### Exercício proposto:
Diga se cada afirmação concorda com o texto sobre o romance «A Vida Futura»: (a) «O Drible» é de 2013; (b) Machado de Assis e José de Alencar aparecem como espíritos em São Paulo; (c) Mar é apresentada como personagem não-binária. Responda sim ou não a cada uma e cite entre aspas as palavras do texto que decidem a resposta.

### Trecho fornecido:
--

“A Vida Futura” e reflexões sobre a linguagem
Imagine o espírito de Machado de Assis, um tanto confuso, esbarrando em discussões ensandecidas que, à luz do presente, problematizam um punhado de obras canônicas (como a dele próprio), sobretudo no que diz respeito à linguagem. Agora coloque ao lado de Machado o espírito de um José de Alencar igualmente aturdido — porém mais desgostoso —, olhando tudo com pavor e fascínio, como um acidente de carro do qual, mesmo enquanto uma entidade vinda de um plano superior, não se consegue tirar os olhos. Para finalizar o quadro com pinceladas sorridentes, pense num campus do Rio de Janeiro cheio de alunos e alunas em entusiásticos palavrórios, esbravejando opiniões e pronomes inclusivos.
Esse é “A Vida Futura“, o bem-humorado e agradavelmente rocambolesco novo romance de Sérgio Rodrigues.
Autor de outros títulos como “O Drible” (2013), que abocanhou prêmios importantes há quase uma década, Rodrigues olha com bom espírito para as questões linguísticas hoje tão em voga — “Ser ou não ser?”, se perguntava Hamlet, no reino podre da Dinamarca; “Escrever ou não escrever todxs/todes?”, nos perguntamos nós, no reino esfumaçado da atualidade. Eis a grande questão, talvez uma das maiores dos nossos tempos.
Tudo começa com uma professora, dona orgulhosa de um projeto chamado “Luta de clássicos”, que visa a reformulação de certas obras clássicas, em especial as que costumam figurar nas listas de leitura das escolas, com o intuito da simplificação delas em prol da acessibilidade. O grupo de revisores, no entanto, parece pender com mais força para o lado da formatação moral de tais escritos. Aviltados, Machado de Assis e José de Alencar decidem baixar em solos cariocas na forma de espíritos — tudo para pegar no pé da docente. No meio disso, somos apresentados à Mar, personagem negra e não-binária que expressa opiniões fortes sobre as reverberações da literatura machadiana aos ouvidos da contemporaneidade.

--

### Informações fornecidas:

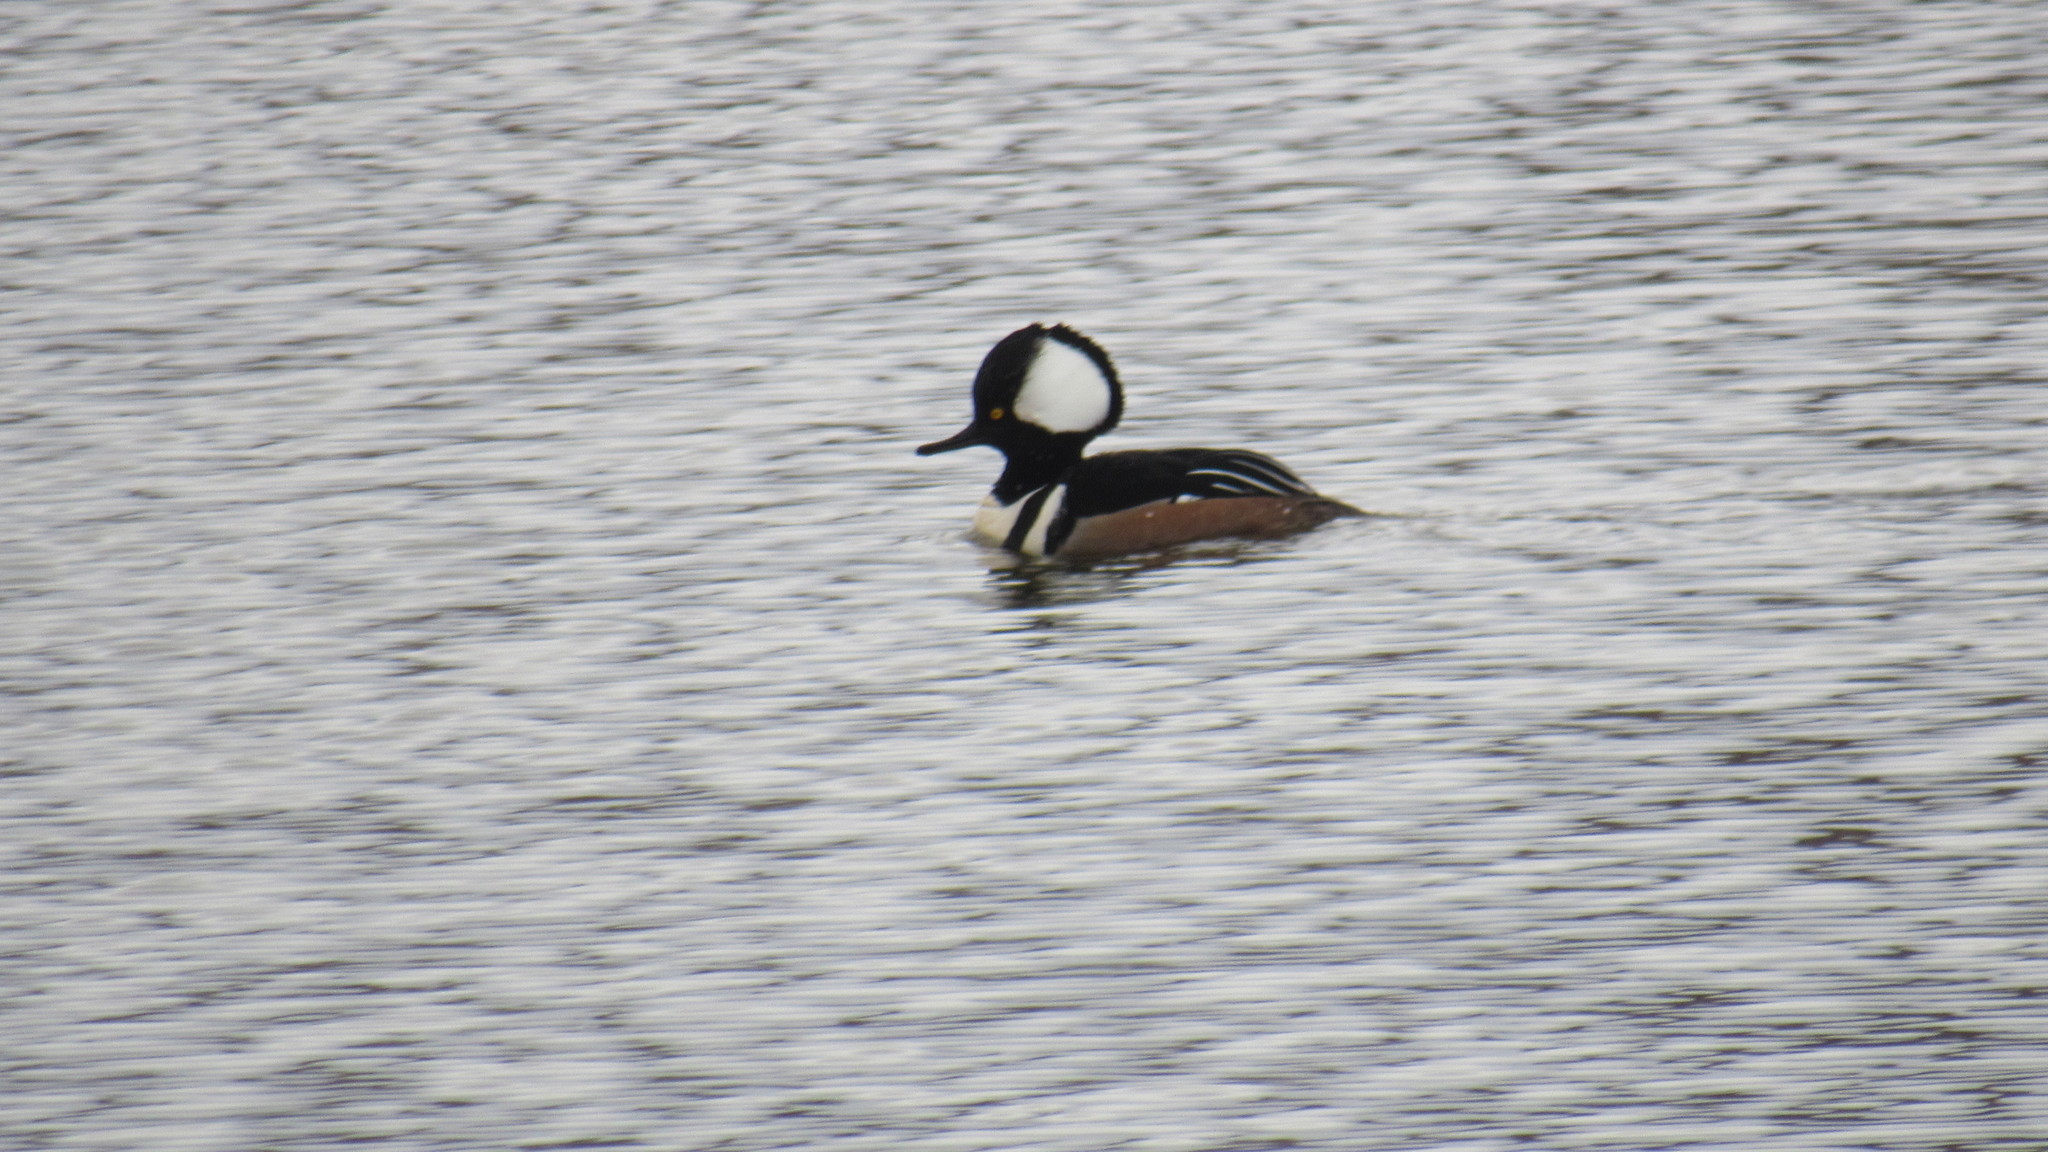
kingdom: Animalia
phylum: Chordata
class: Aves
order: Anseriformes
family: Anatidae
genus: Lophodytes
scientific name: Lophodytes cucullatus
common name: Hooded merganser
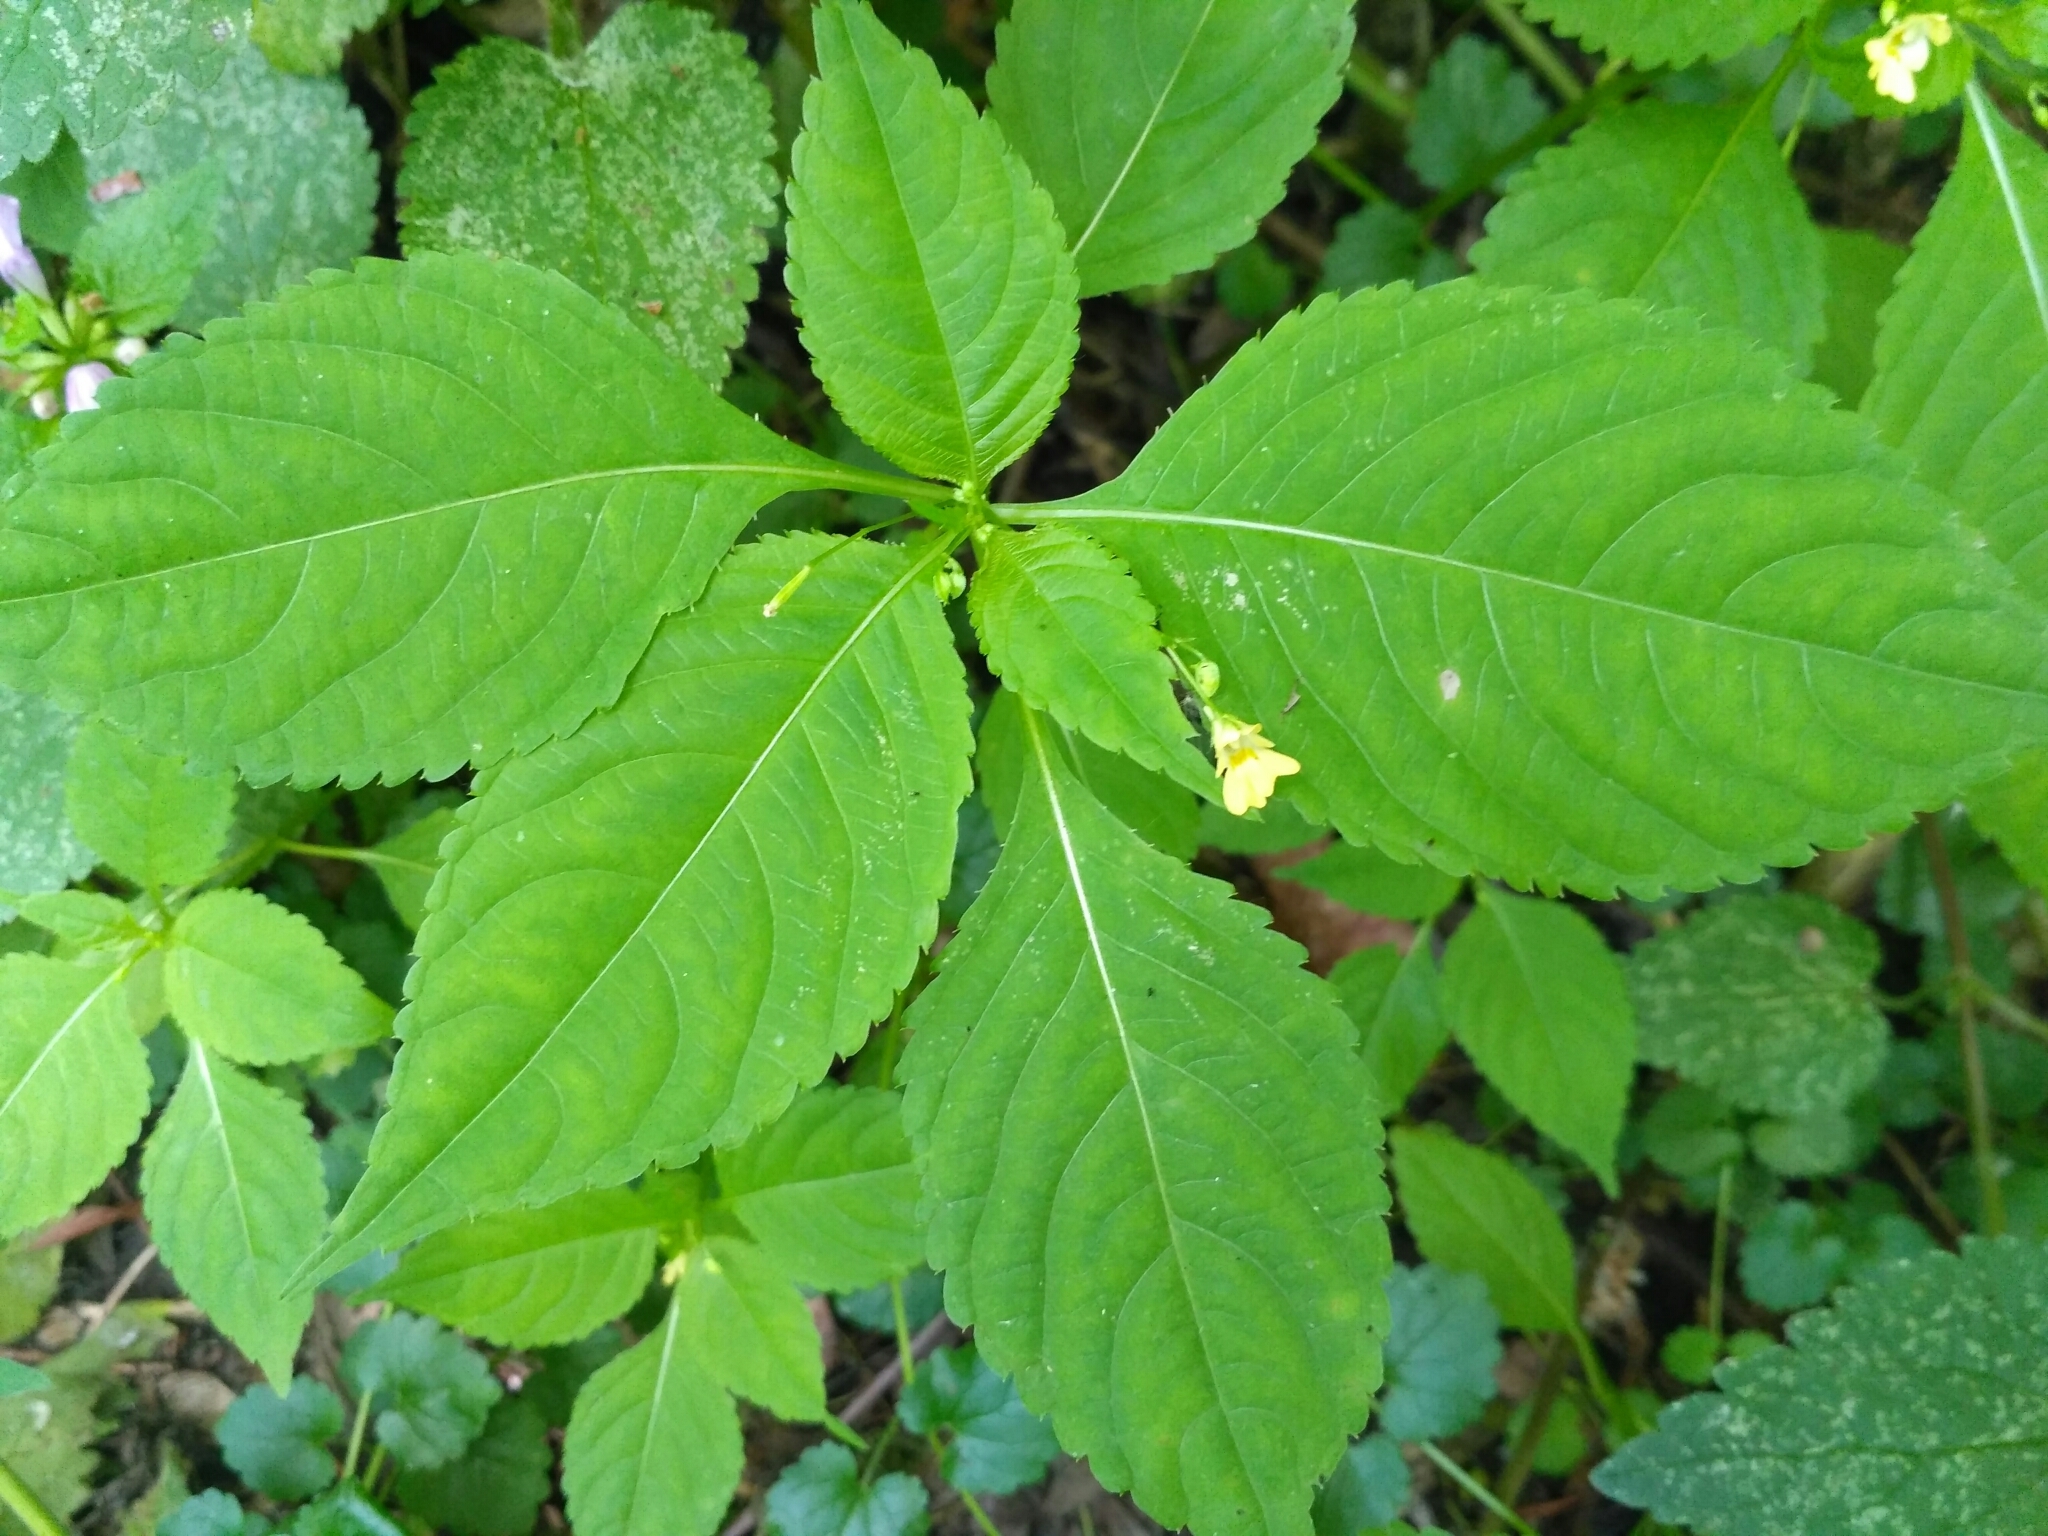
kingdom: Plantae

--

### Resposta ao exercício:
(a) Sim: «Autor de outros títulos como “O Drible” (2013)».
(b) Não: «decidem baixar em solos cariocas na forma de espíritos».
(c) Sim: «personagem negra e não-binária».